**Work item:**
This exercise calls for retyping every line below exactly, with the images omitted.
---
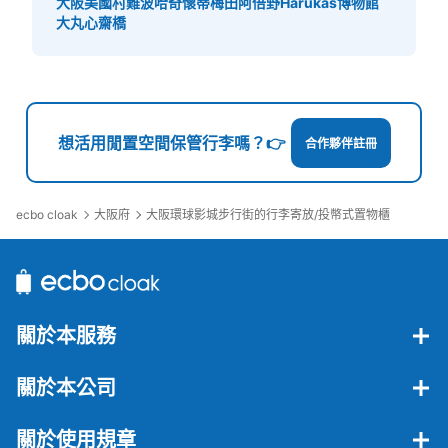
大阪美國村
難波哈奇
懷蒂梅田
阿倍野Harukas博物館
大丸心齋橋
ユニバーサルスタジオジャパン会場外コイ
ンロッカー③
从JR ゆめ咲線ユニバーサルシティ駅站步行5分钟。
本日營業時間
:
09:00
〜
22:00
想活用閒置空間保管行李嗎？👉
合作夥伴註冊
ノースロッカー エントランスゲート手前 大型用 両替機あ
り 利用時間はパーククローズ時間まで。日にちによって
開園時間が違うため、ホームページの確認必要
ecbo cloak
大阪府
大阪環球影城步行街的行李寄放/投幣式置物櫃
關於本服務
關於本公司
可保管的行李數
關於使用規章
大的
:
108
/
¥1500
---
**Task answer:**
大阪美國村
難波哈奇
懷蒂梅田
阿倍野Harukas博物館
大丸心齋橋
ユニバーサルスタジオジャパン会場外コイ
ンロッカー③
从JR ゆめ咲線ユニバーサルシティ駅站步行5分钟。
本日營業時間
:
09:00
〜
22:00
想活用閒置空間保管行李嗎？👉
合作夥伴註冊
ノースロッカー エントランスゲート手前 大型用 両替機あ
り 利用時間はパーククローズ時間まで。日にちによって
開園時間が違うため、ホームページの確認必要
ecbo cloak
大阪府
大阪環球影城步行街的行李寄放/投幣式置物櫃
關於本服務
關於本公司
可保管的行李數
關於使用規章
大的
:
108
/
¥1500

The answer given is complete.